◆ Task to carry out ◆
Write out the BBC News report from Ladakh below in full, word for word.

START Document section

By Ethirajan Anbarasan
BBC News, Pangong Tso, Ladakh
The 62-year-old veteran, who runs a small convenience store in the village of Merak, feared for his life as he went along the mountain crest, carrying ammunition and other essentials. Mr Dorjay had been recruited along with hundreds of others from nearby villages when tensions escalated dramatically between the two armies last year.
“We came close to the Chinese and we thought they might target us,” he said.
A year ago, India and China accused each other of intruding into each other’s territory in Ladakh. In fact, most of the estimated 3,440km-long border has been undefined since a war in 1962, with both countries having different perceptions of their frontier.
According to Indian media, the confrontation began after Chinese forces put up tents, dug trenches and moved heavy equipment several kilometres inside what had been regarded by India as its territory.
Visits to the lake have been rare since – travellers were only allowed to return in January, and the BBC is one of few media outlets to reach villages like Merak, home to around 350 people, many of them nomads. Here, though, life goes on much as it did before, women in their traditional attire tend to yaks and pashmina goats, and the village seems relatively untouched by coronavirus pandemic.
There are reminders here and there of the lurking danger that overshadows the picture postcard scenery: army vehicles carry supplies and soldiers frequent the newly-laid single lane road to the fortified forward areas. For decades, the simmering tension between India and China has overshadowed this region.
“During winter, our people from here and the nearby Chushul area used to take Yaks and goats to graze in the mountains on the other side,” Mr Dorjay said. “But over the years the Chinese have gradually taken over Indian territory and the grazing areas have reduced.”
The repercussions of last year’s border scuffles are also being felt a long way from this inhospitable territory.

END Document section
START Data records

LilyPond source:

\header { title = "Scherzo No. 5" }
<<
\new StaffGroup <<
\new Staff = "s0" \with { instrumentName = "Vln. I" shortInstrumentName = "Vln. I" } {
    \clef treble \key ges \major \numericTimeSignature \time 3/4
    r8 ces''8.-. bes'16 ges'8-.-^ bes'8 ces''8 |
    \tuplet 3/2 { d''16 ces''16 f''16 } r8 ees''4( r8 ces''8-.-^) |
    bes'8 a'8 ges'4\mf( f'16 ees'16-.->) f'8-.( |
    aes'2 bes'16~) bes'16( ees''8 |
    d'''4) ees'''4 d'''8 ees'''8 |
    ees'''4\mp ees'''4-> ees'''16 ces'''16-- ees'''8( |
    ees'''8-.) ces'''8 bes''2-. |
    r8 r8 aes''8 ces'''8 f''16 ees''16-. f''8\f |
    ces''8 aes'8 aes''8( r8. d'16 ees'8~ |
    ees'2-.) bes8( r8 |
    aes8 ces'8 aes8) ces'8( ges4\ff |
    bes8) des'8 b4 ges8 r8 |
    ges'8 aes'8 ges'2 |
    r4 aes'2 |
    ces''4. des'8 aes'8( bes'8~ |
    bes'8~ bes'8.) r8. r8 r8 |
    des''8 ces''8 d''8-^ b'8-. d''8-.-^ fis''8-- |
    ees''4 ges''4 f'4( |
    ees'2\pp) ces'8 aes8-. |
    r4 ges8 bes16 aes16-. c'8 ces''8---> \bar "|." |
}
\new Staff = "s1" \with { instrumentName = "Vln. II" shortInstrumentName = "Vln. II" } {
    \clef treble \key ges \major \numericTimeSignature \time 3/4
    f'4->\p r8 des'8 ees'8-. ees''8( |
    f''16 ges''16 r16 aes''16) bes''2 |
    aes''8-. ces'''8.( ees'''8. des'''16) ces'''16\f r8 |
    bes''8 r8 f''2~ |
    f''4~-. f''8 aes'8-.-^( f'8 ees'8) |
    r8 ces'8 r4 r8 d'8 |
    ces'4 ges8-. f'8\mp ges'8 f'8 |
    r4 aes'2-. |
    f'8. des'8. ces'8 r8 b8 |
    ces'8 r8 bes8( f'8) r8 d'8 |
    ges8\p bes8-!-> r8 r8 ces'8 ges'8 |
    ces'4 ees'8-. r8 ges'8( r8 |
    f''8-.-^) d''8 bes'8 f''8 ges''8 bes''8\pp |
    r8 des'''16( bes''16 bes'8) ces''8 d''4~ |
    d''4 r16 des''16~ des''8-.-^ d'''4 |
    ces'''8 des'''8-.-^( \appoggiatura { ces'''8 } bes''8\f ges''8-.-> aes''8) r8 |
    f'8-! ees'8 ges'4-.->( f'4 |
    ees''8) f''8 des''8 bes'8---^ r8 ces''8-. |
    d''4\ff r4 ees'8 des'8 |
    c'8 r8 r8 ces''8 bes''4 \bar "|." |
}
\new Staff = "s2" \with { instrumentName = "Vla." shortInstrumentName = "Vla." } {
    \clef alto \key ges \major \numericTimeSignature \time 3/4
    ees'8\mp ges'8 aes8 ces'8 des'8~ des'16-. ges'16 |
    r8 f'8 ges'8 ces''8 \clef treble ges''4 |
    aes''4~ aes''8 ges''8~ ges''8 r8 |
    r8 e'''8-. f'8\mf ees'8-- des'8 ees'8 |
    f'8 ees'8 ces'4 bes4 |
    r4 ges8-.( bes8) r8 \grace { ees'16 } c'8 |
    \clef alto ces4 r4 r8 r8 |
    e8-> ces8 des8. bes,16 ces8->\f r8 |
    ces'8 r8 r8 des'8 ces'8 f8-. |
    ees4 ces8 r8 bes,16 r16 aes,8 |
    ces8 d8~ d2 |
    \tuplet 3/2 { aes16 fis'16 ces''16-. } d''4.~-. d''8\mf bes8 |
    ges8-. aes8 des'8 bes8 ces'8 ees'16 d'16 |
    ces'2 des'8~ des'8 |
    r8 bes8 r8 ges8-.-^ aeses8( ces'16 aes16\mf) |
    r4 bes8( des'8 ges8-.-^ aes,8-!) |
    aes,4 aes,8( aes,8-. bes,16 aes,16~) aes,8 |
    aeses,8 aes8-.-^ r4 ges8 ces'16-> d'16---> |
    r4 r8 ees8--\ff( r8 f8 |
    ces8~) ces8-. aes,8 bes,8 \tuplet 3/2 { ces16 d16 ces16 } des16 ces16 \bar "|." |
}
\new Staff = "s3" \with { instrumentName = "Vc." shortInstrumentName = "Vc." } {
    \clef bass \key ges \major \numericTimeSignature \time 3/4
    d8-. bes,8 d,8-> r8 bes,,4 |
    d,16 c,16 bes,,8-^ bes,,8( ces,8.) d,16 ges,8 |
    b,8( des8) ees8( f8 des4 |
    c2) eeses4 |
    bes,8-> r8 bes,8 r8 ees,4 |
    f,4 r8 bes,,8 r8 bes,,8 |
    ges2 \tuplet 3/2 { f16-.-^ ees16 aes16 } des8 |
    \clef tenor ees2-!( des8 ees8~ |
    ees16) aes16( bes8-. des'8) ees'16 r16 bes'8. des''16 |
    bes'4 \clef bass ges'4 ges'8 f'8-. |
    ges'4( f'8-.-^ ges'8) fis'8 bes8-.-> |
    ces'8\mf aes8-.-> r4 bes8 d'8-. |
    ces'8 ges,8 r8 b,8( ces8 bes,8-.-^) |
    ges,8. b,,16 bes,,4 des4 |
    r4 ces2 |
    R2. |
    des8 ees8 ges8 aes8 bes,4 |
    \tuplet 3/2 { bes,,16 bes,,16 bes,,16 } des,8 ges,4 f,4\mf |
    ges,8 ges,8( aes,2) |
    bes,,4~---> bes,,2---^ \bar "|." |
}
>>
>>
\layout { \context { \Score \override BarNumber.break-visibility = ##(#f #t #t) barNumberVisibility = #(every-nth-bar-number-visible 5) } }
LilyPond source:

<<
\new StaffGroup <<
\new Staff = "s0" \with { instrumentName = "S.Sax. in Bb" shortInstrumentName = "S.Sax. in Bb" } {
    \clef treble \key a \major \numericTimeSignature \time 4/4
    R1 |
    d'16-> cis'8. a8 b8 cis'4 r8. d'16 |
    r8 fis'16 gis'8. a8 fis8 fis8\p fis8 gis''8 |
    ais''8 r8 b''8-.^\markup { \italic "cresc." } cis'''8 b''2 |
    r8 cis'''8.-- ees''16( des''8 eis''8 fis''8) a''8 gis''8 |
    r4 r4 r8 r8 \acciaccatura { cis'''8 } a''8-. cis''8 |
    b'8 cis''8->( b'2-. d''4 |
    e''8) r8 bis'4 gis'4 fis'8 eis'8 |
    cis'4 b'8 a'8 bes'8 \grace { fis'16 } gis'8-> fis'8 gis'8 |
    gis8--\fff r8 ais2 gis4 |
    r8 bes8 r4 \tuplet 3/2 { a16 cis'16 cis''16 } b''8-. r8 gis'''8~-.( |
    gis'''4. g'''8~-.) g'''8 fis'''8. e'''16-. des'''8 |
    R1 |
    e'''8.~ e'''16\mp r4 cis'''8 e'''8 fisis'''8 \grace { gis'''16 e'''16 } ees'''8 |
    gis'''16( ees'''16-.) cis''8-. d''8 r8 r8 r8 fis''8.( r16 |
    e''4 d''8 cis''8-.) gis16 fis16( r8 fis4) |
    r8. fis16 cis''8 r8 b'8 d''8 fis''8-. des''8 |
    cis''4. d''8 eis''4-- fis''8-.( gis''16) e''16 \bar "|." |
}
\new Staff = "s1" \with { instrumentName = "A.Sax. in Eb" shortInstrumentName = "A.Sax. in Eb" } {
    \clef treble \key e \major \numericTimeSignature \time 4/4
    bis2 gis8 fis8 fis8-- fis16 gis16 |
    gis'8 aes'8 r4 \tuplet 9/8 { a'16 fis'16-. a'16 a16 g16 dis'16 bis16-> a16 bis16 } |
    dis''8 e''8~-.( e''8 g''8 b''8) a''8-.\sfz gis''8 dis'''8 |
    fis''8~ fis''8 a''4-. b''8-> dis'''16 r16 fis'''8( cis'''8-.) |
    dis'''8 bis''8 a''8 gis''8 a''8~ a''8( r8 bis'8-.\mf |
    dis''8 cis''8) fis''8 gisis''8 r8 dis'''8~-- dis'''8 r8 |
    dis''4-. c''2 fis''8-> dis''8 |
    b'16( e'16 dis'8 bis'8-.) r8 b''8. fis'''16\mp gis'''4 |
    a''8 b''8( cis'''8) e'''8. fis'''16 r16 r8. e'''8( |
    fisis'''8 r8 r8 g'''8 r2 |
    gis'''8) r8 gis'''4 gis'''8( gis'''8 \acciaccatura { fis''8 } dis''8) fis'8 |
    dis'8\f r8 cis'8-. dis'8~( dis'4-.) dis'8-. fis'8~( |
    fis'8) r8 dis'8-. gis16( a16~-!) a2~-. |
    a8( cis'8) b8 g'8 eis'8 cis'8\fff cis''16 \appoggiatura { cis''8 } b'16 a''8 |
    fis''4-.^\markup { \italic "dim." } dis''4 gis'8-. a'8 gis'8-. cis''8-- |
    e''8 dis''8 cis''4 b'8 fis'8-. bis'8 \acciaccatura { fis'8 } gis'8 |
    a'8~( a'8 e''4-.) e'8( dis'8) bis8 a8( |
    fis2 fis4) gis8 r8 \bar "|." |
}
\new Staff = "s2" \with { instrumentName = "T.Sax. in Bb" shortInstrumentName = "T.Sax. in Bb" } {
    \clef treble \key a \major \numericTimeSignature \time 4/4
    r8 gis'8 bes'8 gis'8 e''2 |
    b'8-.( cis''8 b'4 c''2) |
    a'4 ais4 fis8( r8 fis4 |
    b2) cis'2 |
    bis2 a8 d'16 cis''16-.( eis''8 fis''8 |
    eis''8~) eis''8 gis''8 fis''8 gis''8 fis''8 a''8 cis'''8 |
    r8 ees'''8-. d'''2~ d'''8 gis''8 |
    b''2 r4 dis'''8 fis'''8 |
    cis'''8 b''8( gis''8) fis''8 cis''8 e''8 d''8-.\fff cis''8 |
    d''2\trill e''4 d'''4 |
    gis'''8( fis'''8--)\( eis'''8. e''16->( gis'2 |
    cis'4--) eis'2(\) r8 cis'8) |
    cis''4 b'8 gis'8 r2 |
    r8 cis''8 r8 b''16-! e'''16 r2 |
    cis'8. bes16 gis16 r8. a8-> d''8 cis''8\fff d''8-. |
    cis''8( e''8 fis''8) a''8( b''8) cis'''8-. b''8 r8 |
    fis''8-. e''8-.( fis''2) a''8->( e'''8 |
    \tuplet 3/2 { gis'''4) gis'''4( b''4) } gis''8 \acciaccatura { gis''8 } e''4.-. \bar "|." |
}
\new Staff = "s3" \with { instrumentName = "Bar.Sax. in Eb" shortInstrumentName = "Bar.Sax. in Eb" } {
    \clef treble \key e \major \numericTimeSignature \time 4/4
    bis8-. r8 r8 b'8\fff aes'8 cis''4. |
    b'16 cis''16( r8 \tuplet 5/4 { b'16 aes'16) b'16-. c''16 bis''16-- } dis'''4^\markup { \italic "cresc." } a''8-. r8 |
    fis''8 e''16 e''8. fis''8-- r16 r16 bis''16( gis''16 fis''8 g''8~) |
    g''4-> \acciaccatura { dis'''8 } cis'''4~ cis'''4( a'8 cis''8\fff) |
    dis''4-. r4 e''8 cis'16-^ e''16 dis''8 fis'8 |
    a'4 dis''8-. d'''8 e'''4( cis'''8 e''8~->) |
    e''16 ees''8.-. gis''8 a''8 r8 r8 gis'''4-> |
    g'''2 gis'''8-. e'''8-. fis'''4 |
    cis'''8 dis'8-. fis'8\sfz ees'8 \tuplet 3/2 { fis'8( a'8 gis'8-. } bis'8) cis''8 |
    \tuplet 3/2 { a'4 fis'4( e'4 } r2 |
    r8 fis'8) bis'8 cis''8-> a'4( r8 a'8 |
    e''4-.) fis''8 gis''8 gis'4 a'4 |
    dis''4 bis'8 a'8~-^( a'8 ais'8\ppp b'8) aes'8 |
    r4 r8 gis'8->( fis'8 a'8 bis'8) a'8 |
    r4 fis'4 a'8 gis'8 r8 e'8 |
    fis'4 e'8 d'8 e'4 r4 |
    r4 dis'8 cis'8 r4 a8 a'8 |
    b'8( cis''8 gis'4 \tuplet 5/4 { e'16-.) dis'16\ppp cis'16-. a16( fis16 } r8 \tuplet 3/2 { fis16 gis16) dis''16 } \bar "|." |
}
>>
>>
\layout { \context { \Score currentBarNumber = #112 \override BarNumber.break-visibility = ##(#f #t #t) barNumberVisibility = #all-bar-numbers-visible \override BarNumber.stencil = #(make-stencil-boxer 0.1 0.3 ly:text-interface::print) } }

END Data records

◆ The completed task ◆
By Ethirajan Anbarasan
BBC News, Pangong Tso, Ladakh
The 62-year-old veteran, who runs a small convenience store in the village of Merak, feared for his life as he went along the mountain crest, carrying ammunition and other essentials. Mr Dorjay had been recruited along with hundreds of others from nearby villages when tensions escalated dramatically between the two armies last year.
“We came close to the Chinese and we thought they might target us,” he said.
A year ago, India and China accused each other of intruding into each other’s territory in Ladakh. In fact, most of the estimated 3,440km-long border has been undefined since a war in 1962, with both countries having different perceptions of their frontier.
According to Indian media, the confrontation began after Chinese forces put up tents, dug trenches and moved heavy equipment several kilometres inside what had been regarded by India as its territory.
Visits to the lake have been rare since – travellers were only allowed to return in January, and the BBC is one of few media outlets to reach villages like Merak, home to around 350 people, many of them nomads. Here, though, life goes on much as it did before, women in their traditional attire tend to yaks and pashmina goats, and the village seems relatively untouched by coronavirus pandemic.
There are reminders here and there of the lurking danger that overshadows the picture postcard scenery: army vehicles carry supplies and soldiers frequent the newly-laid single lane road to the fortified forward areas. For decades, the simmering tension between India and China has overshadowed this region.
“During winter, our people from here and the nearby Chushul area used to take Yaks and goats to graze in the mountains on the other side,” Mr Dorjay said. “But over the years the Chinese have gradually taken over Indian territory and the grazing areas have reduced.”
The repercussions of last year’s border scuffles are also being felt a long way from this inhospitable territory.